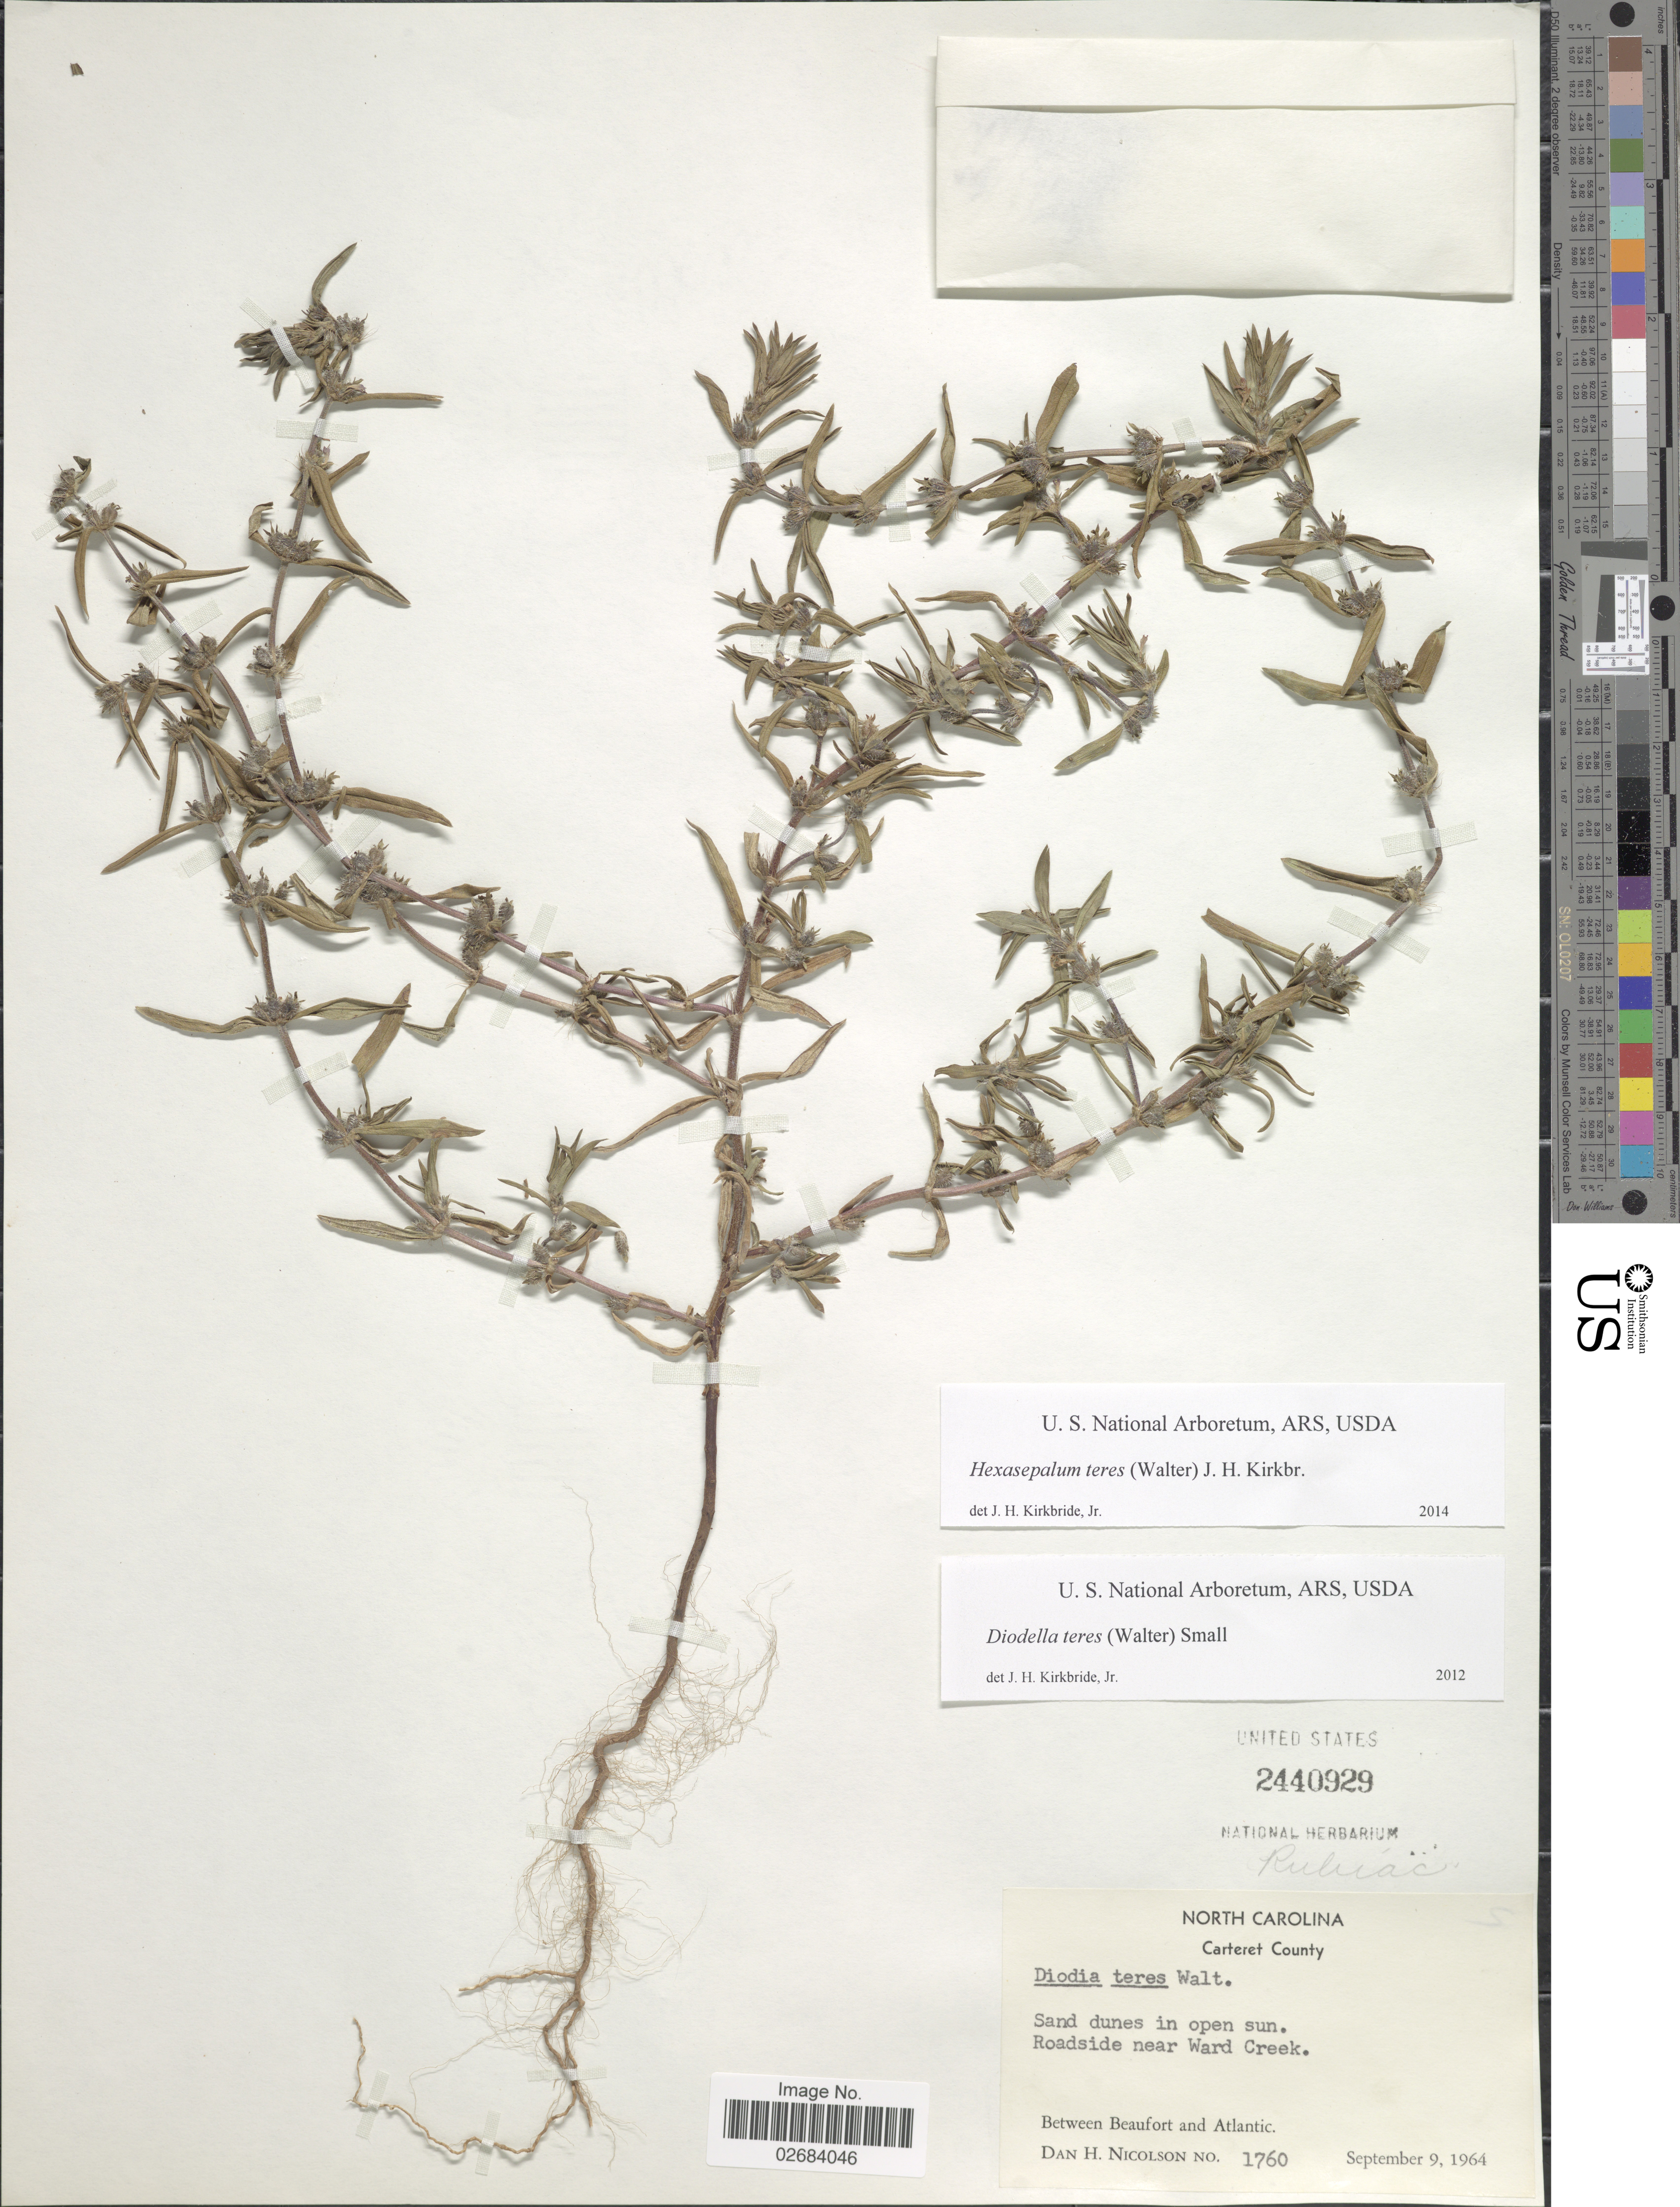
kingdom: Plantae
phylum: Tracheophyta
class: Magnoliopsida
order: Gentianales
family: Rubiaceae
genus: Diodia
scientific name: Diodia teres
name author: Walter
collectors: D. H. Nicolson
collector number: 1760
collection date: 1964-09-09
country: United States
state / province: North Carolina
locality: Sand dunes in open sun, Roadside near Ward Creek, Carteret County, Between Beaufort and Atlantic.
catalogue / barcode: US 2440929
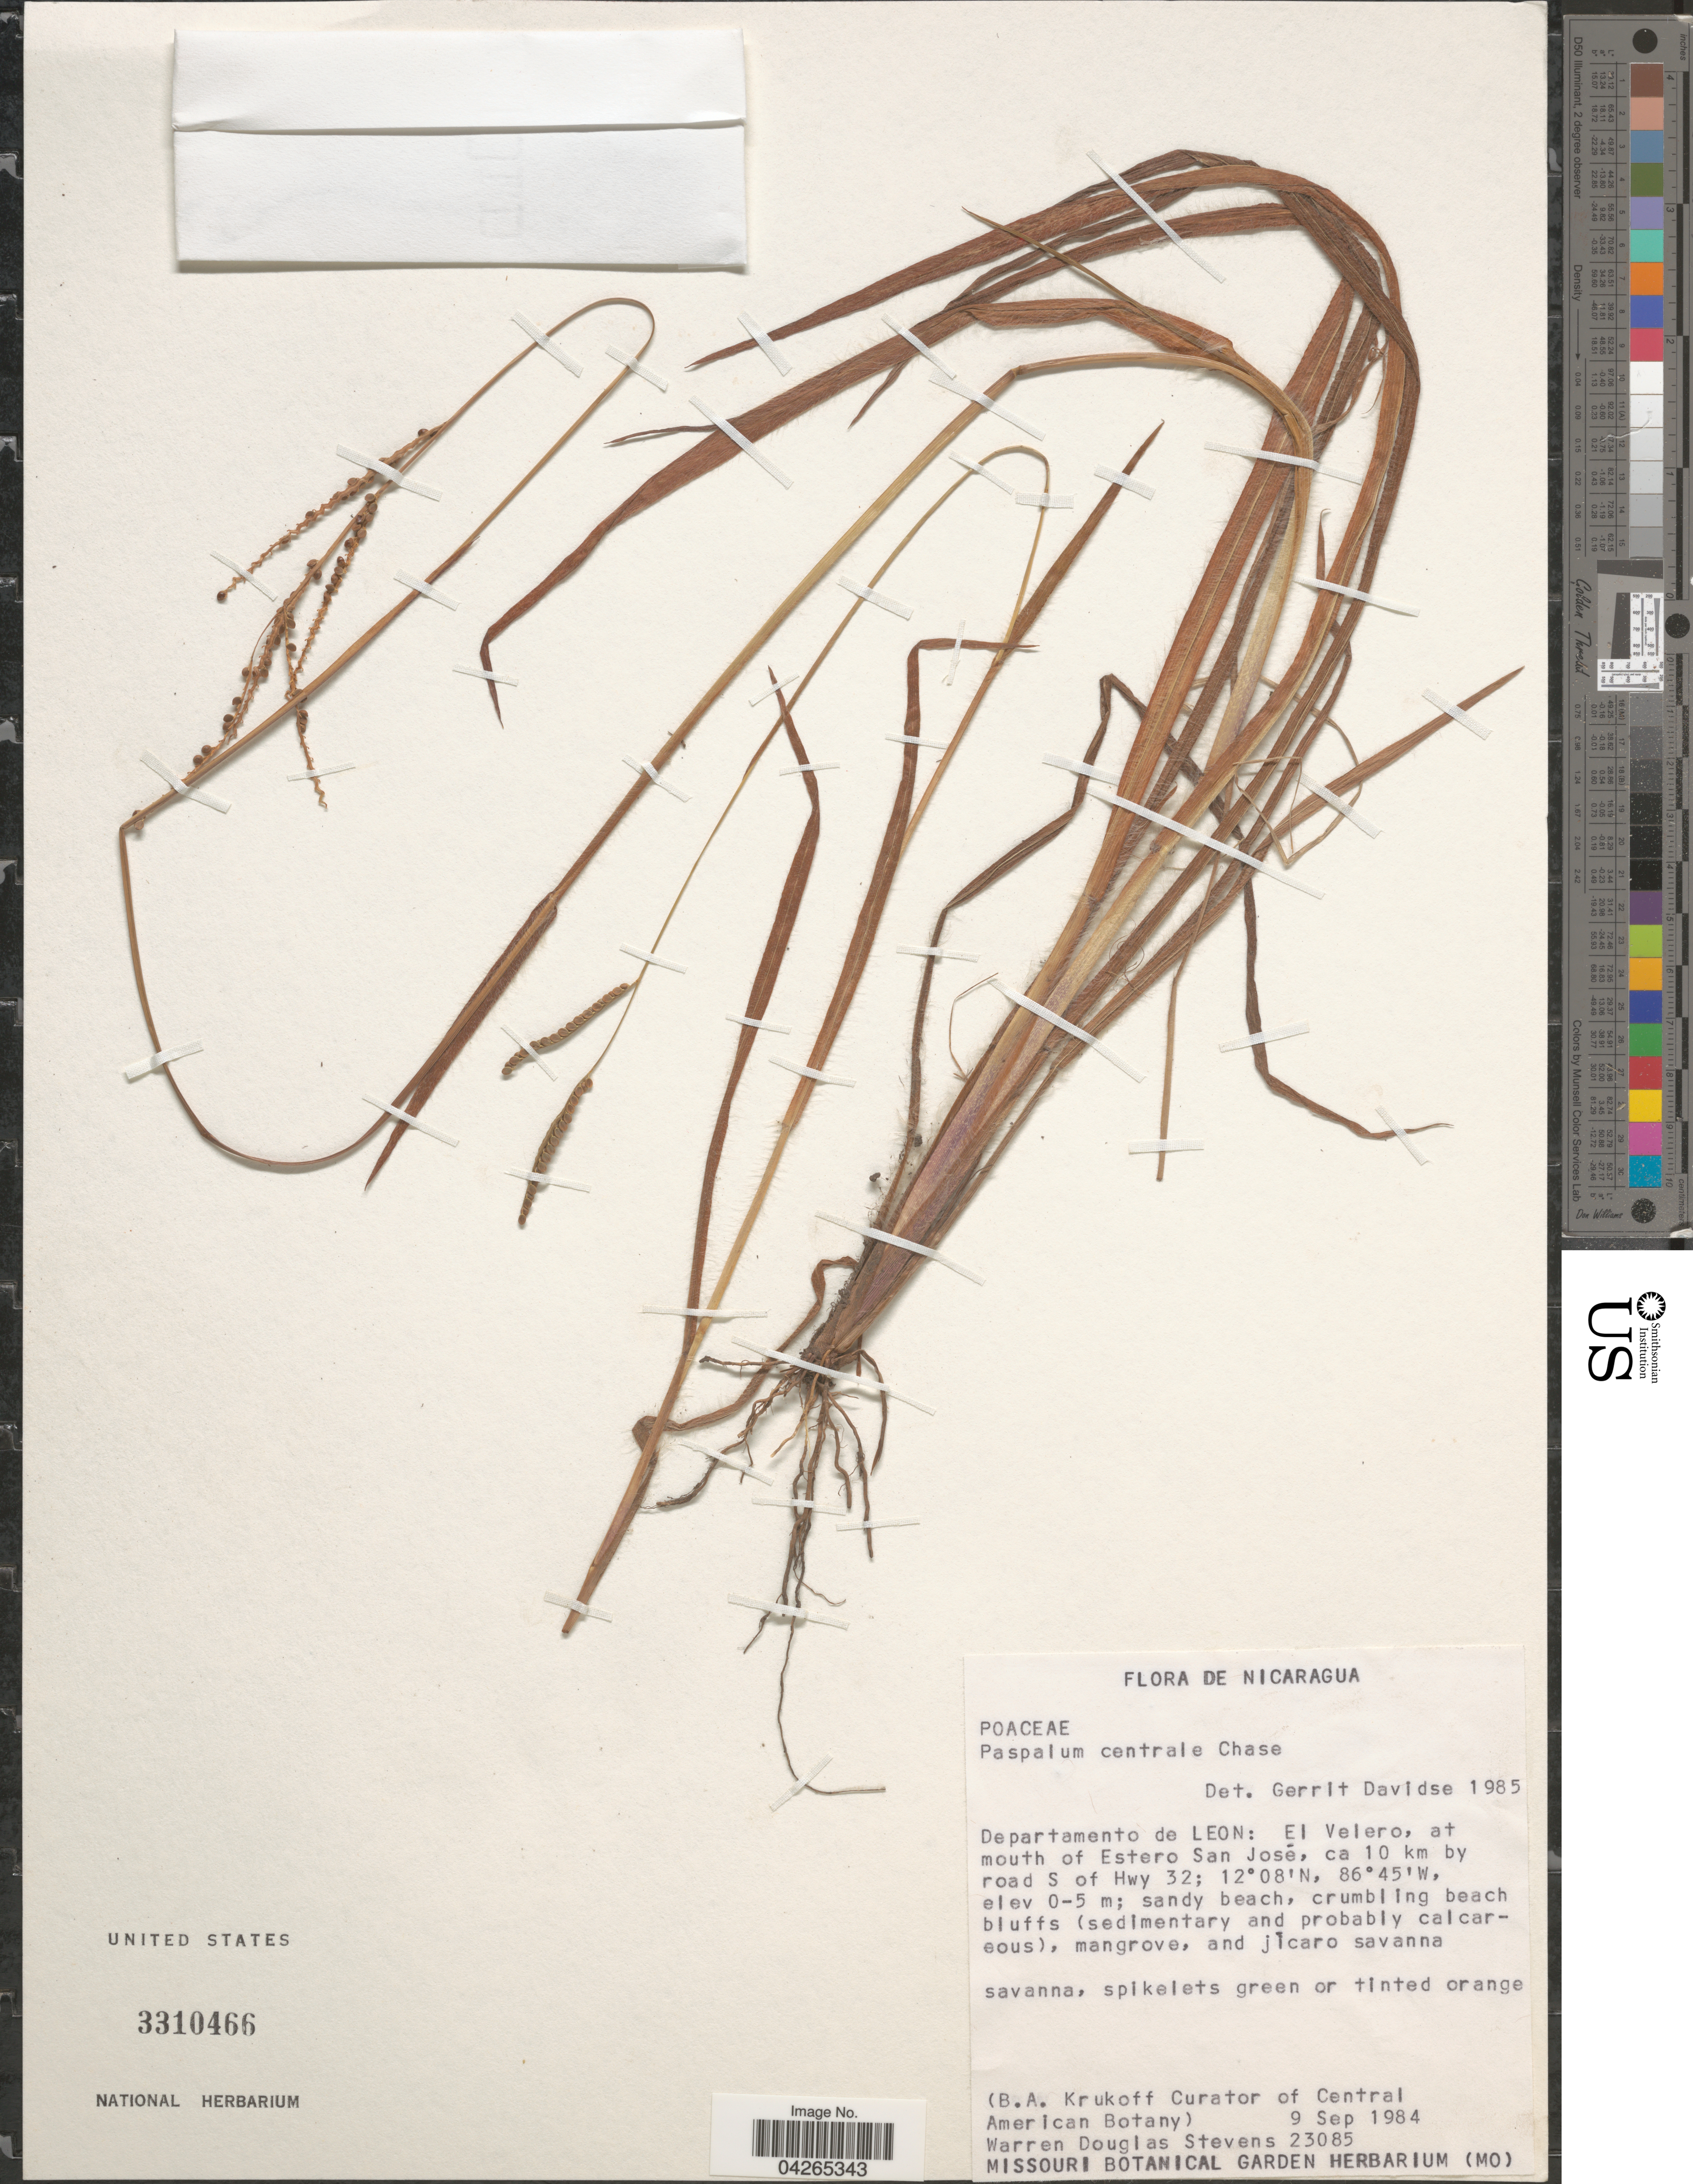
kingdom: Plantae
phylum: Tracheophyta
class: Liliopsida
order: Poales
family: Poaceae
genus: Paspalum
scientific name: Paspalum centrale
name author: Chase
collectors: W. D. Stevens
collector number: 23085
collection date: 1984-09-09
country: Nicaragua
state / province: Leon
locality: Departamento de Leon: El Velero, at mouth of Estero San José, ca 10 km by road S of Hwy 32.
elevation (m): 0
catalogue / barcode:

========================================

Brief
Could you return every line of the items above, character for character, leaving out the pictures?

Complete output
kingdom: Plantae
phylum: Tracheophyta
class: Magnoliopsida
order: Gentianales
family: Rubiaceae
genus: Diodia
scientific name: Diodia teres
name author: Walter
collectors: D. H. Nicolson
collector number: 1760
collection date: 1964-09-09
country: United States
state / province: North Carolina
locality: Sand dunes in open sun, Roadside near Ward Creek, Carteret County, Between Beaufort and Atlantic.
catalogue / barcode: US 2440929
kingdom: Plantae
phylum: Tracheophyta
class: Liliopsida
order: Poales
family: Poaceae
genus: Paspalum
scientific name: Paspalum centrale
name author: Chase
collectors: W. D. Stevens
collector number: 23085
collection date: 1984-09-09
country: Nicaragua
state / province: Leon
locality: Departamento de Leon: El Velero, at mouth of Estero San José, ca 10 km by road S of Hwy 32.
elevation (m): 0
catalogue / barcode:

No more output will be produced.